[Task brief] Could you copy every line of the data that contains "nouvelles"?

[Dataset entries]
----------

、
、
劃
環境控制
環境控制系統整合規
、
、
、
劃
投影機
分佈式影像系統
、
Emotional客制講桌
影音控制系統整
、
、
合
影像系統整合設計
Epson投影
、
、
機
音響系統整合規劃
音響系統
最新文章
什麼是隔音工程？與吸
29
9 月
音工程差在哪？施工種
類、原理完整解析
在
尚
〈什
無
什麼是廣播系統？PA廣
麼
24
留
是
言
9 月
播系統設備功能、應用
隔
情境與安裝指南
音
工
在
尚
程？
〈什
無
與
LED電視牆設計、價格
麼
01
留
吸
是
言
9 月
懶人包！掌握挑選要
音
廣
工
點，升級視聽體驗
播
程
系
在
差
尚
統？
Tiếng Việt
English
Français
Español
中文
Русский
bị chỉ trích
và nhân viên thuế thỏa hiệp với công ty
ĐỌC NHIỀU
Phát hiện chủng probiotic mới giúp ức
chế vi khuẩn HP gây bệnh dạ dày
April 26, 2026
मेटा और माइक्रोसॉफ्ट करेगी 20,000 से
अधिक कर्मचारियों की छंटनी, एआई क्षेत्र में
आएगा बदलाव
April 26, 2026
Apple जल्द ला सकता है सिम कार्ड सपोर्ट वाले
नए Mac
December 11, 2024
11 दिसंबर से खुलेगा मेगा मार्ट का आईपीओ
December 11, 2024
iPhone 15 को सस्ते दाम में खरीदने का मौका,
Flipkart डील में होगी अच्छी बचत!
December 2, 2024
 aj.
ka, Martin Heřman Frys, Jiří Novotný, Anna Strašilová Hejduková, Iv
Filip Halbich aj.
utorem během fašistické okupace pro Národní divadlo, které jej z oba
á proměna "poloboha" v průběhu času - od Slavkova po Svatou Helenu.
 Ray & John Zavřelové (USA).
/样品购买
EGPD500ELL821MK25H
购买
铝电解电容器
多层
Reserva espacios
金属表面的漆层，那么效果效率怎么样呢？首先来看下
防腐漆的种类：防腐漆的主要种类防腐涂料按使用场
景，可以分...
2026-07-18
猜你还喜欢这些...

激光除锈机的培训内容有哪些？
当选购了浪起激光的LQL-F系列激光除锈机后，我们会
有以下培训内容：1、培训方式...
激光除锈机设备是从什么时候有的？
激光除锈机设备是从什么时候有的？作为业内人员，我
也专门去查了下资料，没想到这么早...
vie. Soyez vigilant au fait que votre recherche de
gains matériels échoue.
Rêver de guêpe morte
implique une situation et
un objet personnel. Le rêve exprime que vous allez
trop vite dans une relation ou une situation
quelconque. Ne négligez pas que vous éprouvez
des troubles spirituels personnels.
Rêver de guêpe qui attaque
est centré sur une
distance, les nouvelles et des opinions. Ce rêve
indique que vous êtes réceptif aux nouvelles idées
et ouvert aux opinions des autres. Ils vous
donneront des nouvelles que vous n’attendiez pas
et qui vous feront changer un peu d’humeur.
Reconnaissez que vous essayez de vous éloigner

----------

[Written response]
distance, les nouvelles et des opinions. Ce rêve
indique que vous êtes réceptif aux nouvelles idées
donneront des nouvelles que vous n’attendiez pas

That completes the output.